Dr. Carol Friedman is a Professor of Biomedical Informatics at Columbia University and Director of the Department’s Graduate Training Program. She received her M.A. and Ph.D. in Computer Science from the Courant Institute of Mathematics at New York University, where her research focused on the natural language processing (NLP) of complex language structures. After receiving her Ph.D. degree, Dr. Friedman joined the Department of Biomedical Informatics at Columbia as an Assistant Professor.
Dr. Friedman is a recognized pioneer in NLP within the biomedical domain with an established national and international reputation. Her current research is devoted to the use of NLP methodology to obtain executable data and knowledge from clinical reports and biomedical text, to be employed for discovery and patient care, with a special focus on pharmacovigilance and medication safety. Dr. Friedman was one of the first researchers to demonstrate the value of NLP for a broad range of clinical and biomedical applications that include decision support, automated encoding, vocabulary development, clinical research, data mining, discovery, error detection, genomics research, and pharmacovigilance. She also was one of the first to demonstrate that a general NLP system could be used to improve actual patient care. She developed MedLEE, a comprehensive natural language extraction and encoding system for the clinical domain, which has been used at New York-Presbyterian Hospital (NYP) in collaboration with Dr. George Hripcsak and has been shown to produce results similar to medical experts. She adapted MedLEE to develop GENIES in collaboration with Dr. Andrey Rzhetsky and BioMedLEE in collaboration with Dr. Yves Lussier. GENIES extracts biomolecular relations from journal articles, and BioMedLEE extracts a broad range of genotypic-phenotypic relations from the literature. In her early work, Dr. Friedman helped design the Clinical Patient Repository, which is still in use at NYP.
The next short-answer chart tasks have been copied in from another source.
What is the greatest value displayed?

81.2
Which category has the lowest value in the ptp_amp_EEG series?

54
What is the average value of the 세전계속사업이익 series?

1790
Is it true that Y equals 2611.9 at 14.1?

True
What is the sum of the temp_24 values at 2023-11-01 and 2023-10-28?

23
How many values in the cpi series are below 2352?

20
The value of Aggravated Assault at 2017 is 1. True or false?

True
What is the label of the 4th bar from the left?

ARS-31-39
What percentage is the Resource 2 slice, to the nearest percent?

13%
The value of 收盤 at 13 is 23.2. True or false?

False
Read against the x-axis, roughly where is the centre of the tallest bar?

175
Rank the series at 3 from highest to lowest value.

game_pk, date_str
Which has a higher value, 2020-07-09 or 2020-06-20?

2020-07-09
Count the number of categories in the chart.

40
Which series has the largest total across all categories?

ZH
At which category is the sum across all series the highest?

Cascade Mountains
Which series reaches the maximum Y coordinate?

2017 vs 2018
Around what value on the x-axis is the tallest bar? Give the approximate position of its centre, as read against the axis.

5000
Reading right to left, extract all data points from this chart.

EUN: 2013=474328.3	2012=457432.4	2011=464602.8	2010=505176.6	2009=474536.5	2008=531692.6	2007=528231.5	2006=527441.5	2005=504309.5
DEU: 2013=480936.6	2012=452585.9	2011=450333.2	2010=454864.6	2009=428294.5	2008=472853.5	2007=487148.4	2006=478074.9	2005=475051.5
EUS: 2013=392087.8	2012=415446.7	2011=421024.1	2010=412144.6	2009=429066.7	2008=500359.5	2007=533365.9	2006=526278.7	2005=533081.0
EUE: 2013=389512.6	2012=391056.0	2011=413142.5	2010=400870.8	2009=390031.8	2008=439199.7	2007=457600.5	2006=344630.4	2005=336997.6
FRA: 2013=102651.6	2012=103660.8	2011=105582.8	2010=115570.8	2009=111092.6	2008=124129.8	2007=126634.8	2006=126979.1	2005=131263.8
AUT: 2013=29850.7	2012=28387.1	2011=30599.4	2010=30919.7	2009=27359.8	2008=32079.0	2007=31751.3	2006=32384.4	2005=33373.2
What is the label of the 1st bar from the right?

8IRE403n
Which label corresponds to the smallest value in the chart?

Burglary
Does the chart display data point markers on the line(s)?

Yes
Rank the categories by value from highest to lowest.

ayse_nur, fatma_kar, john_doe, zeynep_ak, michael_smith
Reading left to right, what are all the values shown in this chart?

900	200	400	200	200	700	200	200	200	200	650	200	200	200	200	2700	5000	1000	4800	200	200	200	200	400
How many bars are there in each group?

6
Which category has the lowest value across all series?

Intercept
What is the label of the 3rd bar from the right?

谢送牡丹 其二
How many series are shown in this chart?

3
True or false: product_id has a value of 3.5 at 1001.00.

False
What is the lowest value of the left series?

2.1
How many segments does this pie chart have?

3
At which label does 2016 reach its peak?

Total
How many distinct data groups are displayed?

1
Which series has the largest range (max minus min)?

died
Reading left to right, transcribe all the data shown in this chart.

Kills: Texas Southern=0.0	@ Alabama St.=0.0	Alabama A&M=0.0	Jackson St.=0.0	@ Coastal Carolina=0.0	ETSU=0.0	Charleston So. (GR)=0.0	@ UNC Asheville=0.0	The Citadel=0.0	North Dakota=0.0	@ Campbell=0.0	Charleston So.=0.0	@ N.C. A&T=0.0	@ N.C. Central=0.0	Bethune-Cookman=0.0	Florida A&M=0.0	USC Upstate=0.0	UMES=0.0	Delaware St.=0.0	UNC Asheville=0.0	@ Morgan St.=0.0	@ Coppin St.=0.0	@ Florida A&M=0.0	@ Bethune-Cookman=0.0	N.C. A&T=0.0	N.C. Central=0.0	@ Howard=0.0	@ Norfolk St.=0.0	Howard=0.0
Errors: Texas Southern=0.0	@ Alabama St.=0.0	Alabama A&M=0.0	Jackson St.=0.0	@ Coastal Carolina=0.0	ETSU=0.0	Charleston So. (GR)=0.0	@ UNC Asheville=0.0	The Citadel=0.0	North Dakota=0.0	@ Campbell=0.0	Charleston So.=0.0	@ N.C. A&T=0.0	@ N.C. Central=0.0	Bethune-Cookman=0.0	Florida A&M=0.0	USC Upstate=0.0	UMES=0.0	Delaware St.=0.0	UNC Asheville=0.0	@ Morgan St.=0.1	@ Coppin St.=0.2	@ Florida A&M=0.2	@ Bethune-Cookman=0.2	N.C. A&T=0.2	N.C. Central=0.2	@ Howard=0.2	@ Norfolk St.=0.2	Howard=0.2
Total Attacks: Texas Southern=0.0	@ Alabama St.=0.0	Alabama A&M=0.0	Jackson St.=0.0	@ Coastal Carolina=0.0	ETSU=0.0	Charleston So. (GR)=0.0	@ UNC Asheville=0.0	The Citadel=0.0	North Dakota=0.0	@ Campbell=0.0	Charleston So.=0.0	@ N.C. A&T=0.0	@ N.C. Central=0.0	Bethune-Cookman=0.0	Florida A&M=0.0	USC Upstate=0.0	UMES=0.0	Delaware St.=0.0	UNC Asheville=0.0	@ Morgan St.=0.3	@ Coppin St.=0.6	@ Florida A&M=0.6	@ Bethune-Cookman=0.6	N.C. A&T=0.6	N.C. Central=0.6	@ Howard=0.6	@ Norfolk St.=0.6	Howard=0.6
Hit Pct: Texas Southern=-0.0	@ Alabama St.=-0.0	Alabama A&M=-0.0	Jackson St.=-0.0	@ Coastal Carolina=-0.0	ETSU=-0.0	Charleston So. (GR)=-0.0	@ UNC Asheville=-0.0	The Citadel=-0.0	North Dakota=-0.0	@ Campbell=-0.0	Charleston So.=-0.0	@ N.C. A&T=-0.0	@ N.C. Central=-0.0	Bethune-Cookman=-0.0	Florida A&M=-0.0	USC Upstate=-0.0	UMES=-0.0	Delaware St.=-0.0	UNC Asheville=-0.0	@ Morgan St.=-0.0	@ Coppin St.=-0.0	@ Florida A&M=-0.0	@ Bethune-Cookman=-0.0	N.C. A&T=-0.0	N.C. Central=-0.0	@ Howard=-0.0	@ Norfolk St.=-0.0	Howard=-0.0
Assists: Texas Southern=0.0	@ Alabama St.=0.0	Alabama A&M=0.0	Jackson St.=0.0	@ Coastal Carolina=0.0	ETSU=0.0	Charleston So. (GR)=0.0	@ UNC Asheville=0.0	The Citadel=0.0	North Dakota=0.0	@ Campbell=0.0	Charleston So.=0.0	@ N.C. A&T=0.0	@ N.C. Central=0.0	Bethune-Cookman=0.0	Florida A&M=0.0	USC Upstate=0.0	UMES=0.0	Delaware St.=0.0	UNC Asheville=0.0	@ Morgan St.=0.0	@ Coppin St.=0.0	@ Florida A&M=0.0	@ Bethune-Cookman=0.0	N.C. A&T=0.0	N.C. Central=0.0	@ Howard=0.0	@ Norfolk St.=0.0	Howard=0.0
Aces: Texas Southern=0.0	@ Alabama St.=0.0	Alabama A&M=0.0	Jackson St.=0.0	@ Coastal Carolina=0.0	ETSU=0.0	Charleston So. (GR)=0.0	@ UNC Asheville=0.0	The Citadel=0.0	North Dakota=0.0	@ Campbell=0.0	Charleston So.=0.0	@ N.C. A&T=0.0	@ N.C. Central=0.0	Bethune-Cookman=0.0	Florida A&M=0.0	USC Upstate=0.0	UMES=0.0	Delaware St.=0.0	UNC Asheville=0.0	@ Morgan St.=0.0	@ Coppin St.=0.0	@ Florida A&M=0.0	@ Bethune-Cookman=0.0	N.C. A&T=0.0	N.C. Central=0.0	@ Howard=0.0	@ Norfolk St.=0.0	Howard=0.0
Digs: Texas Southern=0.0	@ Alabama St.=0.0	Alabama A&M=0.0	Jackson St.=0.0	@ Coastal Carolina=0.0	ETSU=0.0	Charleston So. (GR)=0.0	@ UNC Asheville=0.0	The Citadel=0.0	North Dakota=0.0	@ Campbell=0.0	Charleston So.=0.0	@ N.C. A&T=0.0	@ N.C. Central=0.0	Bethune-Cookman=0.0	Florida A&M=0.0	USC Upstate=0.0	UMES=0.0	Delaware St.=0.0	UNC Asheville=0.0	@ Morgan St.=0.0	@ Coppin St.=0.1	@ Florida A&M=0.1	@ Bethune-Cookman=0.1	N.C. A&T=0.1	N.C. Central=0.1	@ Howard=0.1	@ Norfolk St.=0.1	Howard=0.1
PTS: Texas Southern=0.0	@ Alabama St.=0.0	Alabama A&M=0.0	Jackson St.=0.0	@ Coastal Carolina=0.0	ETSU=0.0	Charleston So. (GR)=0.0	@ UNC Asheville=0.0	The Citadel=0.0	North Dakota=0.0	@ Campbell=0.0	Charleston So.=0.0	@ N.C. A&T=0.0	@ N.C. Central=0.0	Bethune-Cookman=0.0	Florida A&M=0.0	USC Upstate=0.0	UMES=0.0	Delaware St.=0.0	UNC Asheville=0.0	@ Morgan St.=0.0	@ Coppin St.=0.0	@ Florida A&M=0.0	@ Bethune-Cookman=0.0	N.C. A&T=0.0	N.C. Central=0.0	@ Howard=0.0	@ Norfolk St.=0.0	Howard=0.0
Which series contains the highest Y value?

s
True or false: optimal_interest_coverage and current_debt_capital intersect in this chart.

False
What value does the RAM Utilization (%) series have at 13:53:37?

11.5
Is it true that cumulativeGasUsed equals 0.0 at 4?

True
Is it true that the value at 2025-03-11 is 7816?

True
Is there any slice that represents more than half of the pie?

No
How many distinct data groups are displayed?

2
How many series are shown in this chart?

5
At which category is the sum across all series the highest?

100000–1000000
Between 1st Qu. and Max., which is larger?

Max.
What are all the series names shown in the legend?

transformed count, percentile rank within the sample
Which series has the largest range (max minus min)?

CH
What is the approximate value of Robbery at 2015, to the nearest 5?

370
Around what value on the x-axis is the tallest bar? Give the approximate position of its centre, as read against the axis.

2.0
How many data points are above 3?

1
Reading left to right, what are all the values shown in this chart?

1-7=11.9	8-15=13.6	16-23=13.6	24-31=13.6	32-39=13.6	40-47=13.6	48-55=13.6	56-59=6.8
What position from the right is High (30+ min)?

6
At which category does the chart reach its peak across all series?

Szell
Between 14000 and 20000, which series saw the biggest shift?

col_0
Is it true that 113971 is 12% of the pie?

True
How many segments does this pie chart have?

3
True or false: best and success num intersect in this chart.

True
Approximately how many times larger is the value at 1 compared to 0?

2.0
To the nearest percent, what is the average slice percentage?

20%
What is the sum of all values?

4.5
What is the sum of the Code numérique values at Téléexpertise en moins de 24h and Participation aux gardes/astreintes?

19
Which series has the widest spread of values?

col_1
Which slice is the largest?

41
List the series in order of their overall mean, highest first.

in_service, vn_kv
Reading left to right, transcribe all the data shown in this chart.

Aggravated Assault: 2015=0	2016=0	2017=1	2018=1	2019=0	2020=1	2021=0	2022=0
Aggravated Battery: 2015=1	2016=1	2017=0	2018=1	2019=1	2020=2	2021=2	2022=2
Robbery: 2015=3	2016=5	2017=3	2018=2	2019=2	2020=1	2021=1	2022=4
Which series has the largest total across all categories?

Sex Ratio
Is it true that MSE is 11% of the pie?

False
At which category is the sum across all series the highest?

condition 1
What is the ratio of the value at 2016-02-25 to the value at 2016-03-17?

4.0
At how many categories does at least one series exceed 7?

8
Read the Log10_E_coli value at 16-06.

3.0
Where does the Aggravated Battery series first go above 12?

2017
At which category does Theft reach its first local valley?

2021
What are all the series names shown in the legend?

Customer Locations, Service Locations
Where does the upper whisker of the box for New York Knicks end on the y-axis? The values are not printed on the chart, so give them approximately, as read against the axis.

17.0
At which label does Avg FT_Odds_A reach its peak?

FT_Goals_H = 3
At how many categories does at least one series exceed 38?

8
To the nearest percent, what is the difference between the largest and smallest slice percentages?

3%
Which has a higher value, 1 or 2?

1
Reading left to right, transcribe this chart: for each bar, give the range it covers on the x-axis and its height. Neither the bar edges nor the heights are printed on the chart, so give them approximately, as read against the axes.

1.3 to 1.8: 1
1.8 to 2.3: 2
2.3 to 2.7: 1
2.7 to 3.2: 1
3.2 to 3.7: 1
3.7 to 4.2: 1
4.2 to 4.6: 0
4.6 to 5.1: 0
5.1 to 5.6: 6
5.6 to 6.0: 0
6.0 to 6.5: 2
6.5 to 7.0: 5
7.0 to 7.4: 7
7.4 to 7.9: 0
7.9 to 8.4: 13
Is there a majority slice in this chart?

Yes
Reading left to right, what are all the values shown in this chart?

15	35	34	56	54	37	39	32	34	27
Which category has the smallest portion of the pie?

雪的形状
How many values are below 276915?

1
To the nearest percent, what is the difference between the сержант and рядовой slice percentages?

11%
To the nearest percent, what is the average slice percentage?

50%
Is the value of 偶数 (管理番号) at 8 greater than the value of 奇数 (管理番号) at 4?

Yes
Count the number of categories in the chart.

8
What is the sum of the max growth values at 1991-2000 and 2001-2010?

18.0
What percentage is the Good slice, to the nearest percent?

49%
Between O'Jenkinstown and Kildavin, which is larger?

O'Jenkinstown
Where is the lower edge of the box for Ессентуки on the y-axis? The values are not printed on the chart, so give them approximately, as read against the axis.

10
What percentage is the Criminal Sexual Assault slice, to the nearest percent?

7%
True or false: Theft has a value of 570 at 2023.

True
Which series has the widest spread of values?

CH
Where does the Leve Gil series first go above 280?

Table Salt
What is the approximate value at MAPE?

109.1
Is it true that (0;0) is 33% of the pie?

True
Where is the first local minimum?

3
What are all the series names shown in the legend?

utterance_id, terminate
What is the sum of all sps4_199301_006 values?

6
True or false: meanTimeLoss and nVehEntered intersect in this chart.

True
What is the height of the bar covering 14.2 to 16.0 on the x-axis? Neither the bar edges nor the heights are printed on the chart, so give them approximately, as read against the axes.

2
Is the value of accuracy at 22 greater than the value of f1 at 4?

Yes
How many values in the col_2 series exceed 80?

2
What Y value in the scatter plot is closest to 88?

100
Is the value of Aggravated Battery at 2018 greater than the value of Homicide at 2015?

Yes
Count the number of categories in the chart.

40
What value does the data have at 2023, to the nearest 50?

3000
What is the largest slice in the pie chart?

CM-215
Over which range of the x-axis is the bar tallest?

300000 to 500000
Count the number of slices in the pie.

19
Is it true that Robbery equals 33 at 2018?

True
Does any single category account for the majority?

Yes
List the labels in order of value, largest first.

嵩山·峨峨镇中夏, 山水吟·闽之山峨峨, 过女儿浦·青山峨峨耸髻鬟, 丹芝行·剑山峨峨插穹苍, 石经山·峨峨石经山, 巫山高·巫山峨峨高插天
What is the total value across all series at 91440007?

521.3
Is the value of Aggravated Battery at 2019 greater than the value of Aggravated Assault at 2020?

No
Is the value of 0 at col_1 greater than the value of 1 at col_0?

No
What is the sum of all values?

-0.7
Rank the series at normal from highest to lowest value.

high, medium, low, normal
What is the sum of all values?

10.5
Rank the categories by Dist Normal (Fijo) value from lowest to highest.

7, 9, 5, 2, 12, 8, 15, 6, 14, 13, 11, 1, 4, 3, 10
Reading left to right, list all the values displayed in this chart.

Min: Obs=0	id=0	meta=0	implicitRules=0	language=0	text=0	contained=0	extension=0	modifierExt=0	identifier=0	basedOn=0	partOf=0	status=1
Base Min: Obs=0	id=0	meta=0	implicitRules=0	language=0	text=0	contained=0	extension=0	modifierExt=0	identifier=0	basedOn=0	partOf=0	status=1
Dr. Friedman has more than 120 publications consisting of journal articles, conference proceedings, and book chapters, and also holds several patents associated with NLP technology. She is a fellow of the American College of Medical Informatics and the American Academy of Medicine. She has served on the editorial boards of several journals in the biomedical field, and was a member of the Board of Regents and the Board of Counselors of the National Library of Medicine. In 2010, she received the Donald A. B. Lindbergh Award for Innovation in Biomedical Informatics from the American Medical Informatics Association.